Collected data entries
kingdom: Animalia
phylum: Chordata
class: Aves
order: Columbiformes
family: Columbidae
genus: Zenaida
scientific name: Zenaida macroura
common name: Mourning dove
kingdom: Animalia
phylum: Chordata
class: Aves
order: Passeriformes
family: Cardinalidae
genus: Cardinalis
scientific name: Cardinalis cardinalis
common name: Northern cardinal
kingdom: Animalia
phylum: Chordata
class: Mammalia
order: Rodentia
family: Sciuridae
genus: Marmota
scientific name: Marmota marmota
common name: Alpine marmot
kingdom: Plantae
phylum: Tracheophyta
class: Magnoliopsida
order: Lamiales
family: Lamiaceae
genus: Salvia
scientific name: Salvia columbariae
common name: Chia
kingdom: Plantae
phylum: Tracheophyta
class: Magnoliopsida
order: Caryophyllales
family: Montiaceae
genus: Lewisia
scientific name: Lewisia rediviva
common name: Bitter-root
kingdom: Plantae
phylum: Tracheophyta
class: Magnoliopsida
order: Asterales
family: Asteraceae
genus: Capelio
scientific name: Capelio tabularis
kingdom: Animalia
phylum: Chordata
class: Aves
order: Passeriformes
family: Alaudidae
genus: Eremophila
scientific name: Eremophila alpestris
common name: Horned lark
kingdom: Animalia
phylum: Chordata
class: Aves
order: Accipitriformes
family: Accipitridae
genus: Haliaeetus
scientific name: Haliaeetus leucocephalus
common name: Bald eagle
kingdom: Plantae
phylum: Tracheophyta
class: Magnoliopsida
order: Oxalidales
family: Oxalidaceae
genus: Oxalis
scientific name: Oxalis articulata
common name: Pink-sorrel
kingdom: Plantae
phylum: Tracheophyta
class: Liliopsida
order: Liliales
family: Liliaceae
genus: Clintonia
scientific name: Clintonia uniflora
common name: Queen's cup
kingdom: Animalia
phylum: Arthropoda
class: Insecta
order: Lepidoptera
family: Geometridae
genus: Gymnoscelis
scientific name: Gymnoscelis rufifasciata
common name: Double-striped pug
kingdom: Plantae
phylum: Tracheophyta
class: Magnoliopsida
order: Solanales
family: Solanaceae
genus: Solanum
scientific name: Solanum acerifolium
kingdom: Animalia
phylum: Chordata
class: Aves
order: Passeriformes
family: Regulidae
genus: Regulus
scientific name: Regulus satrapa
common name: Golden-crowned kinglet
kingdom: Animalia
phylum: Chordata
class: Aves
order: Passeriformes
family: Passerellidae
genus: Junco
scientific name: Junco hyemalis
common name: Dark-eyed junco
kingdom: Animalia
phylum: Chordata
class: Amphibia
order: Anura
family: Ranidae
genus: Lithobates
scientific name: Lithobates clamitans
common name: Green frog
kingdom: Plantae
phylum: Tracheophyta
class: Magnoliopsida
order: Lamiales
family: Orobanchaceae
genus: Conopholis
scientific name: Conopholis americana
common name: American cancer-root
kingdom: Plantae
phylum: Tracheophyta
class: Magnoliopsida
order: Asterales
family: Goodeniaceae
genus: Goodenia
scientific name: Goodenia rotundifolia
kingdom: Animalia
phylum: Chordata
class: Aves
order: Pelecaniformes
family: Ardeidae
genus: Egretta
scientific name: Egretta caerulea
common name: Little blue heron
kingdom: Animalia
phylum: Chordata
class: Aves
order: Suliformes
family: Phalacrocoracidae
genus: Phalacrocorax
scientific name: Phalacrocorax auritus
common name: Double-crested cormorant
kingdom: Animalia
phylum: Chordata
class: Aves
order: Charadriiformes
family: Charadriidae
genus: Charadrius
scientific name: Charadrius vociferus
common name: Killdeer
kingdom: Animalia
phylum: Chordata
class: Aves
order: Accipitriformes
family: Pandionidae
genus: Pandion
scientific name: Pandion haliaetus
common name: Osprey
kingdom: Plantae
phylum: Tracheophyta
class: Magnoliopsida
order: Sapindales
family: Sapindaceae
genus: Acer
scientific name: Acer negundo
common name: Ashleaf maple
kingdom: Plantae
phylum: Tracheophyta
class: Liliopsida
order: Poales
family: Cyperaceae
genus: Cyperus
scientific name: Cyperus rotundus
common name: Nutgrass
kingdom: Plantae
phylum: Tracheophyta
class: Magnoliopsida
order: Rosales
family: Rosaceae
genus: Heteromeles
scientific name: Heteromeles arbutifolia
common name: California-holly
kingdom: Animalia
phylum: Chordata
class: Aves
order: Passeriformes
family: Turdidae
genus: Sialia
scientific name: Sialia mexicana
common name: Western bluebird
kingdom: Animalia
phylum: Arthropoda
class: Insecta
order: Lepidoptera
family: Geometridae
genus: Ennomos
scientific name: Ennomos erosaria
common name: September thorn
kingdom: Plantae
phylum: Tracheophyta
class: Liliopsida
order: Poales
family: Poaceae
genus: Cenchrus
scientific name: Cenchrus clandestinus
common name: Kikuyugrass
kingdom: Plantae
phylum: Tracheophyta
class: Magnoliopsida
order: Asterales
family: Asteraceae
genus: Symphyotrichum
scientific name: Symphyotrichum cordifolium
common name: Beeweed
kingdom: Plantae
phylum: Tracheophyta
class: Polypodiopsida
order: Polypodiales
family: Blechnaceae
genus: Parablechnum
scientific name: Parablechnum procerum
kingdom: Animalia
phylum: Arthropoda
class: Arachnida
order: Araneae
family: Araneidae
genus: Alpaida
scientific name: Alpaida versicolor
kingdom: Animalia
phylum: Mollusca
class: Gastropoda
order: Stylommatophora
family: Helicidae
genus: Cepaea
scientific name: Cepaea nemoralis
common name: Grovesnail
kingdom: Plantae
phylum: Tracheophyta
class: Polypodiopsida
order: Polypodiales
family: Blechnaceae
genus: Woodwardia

_Required task_
Repeat all of the data above line for line, with no changes.

_Finished exercise_
kingdom: Animalia
phylum: Chordata
class: Aves
order: Columbiformes
family: Columbidae
genus: Zenaida
scientific name: Zenaida macroura
common name: Mourning dove
kingdom: Animalia
phylum: Chordata
class: Aves
order: Passeriformes
family: Cardinalidae
genus: Cardinalis
scientific name: Cardinalis cardinalis
common name: Northern cardinal
kingdom: Animalia
phylum: Chordata
class: Mammalia
order: Rodentia
family: Sciuridae
genus: Marmota
scientific name: Marmota marmota
common name: Alpine marmot
kingdom: Plantae
phylum: Tracheophyta
class: Magnoliopsida
order: Lamiales
family: Lamiaceae
genus: Salvia
scientific name: Salvia columbariae
common name: Chia
kingdom: Plantae
phylum: Tracheophyta
class: Magnoliopsida
order: Caryophyllales
family: Montiaceae
genus: Lewisia
scientific name: Lewisia rediviva
common name: Bitter-root
kingdom: Plantae
phylum: Tracheophyta
class: Magnoliopsida
order: Asterales
family: Asteraceae
genus: Capelio
scientific name: Capelio tabularis
kingdom: Animalia
phylum: Chordata
class: Aves
order: Passeriformes
family: Alaudidae
genus: Eremophila
scientific name: Eremophila alpestris
common name: Horned lark
kingdom: Animalia
phylum: Chordata
class: Aves
order: Accipitriformes
family: Accipitridae
genus: Haliaeetus
scientific name: Haliaeetus leucocephalus
common name: Bald eagle
kingdom: Plantae
phylum: Tracheophyta
class: Magnoliopsida
order: Oxalidales
family: Oxalidaceae
genus: Oxalis
scientific name: Oxalis articulata
common name: Pink-sorrel
kingdom: Plantae
phylum: Tracheophyta
class: Liliopsida
order: Liliales
family: Liliaceae
genus: Clintonia
scientific name: Clintonia uniflora
common name: Queen's cup
kingdom: Animalia
phylum: Arthropoda
class: Insecta
order: Lepidoptera
family: Geometridae
genus: Gymnoscelis
scientific name: Gymnoscelis rufifasciata
common name: Double-striped pug
kingdom: Plantae
phylum: Tracheophyta
class: Magnoliopsida
order: Solanales
family: Solanaceae
genus: Solanum
scientific name: Solanum acerifolium
kingdom: Animalia
phylum: Chordata
class: Aves
order: Passeriformes
family: Regulidae
genus: Regulus
scientific name: Regulus satrapa
common name: Golden-crowned kinglet
kingdom: Animalia
phylum: Chordata
class: Aves
order: Passeriformes
family: Passerellidae
genus: Junco
scientific name: Junco hyemalis
common name: Dark-eyed junco
kingdom: Animalia
phylum: Chordata
class: Amphibia
order: Anura
family: Ranidae
genus: Lithobates
scientific name: Lithobates clamitans
common name: Green frog
kingdom: Plantae
phylum: Tracheophyta
class: Magnoliopsida
order: Lamiales
family: Orobanchaceae
genus: Conopholis
scientific name: Conopholis americana
common name: American cancer-root
kingdom: Plantae
phylum: Tracheophyta
class: Magnoliopsida
order: Asterales
family: Goodeniaceae
genus: Goodenia
scientific name: Goodenia rotundifolia
kingdom: Animalia
phylum: Chordata
class: Aves
order: Pelecaniformes
family: Ardeidae
genus: Egretta
scientific name: Egretta caerulea
common name: Little blue heron
kingdom: Animalia
phylum: Chordata
class: Aves
order: Suliformes
family: Phalacrocoracidae
genus: Phalacrocorax
scientific name: Phalacrocorax auritus
common name: Double-crested cormorant
kingdom: Animalia
phylum: Chordata
class: Aves
order: Charadriiformes
family: Charadriidae
genus: Charadrius
scientific name: Charadrius vociferus
common name: Killdeer
kingdom: Animalia
phylum: Chordata
class: Aves
order: Accipitriformes
family: Pandionidae
genus: Pandion
scientific name: Pandion haliaetus
common name: Osprey
kingdom: Plantae
phylum: Tracheophyta
class: Magnoliopsida
order: Sapindales
family: Sapindaceae
genus: Acer
scientific name: Acer negundo
common name: Ashleaf maple
kingdom: Plantae
phylum: Tracheophyta
class: Liliopsida
order: Poales
family: Cyperaceae
genus: Cyperus
scientific name: Cyperus rotundus
common name: Nutgrass
kingdom: Plantae
phylum: Tracheophyta
class: Magnoliopsida
order: Rosales
family: Rosaceae
genus: Heteromeles
scientific name: Heteromeles arbutifolia
common name: California-holly
kingdom: Animalia
phylum: Chordata
class: Aves
order: Passeriformes
family: Turdidae
genus: Sialia
scientific name: Sialia mexicana
common name: Western bluebird
kingdom: Animalia
phylum: Arthropoda
class: Insecta
order: Lepidoptera
family: Geometridae
genus: Ennomos
scientific name: Ennomos erosaria
common name: September thorn
kingdom: Plantae
phylum: Tracheophyta
class: Liliopsida
order: Poales
family: Poaceae
genus: Cenchrus
scientific name: Cenchrus clandestinus
common name: Kikuyugrass
kingdom: Plantae
phylum: Tracheophyta
class: Magnoliopsida
order: Asterales
family: Asteraceae
genus: Symphyotrichum
scientific name: Symphyotrichum cordifolium
common name: Beeweed
kingdom: Plantae
phylum: Tracheophyta
class: Polypodiopsida
order: Polypodiales
family: Blechnaceae
genus: Parablechnum
scientific name: Parablechnum procerum
kingdom: Animalia
phylum: Arthropoda
class: Arachnida
order: Araneae
family: Araneidae
genus: Alpaida
scientific name: Alpaida versicolor
kingdom: Animalia
phylum: Mollusca
class: Gastropoda
order: Stylommatophora
family: Helicidae
genus: Cepaea
scientific name: Cepaea nemoralis
common name: Grovesnail
kingdom: Plantae
phylum: Tracheophyta
class: Polypodiopsida
order: Polypodiales
family: Blechnaceae
genus: Woodwardia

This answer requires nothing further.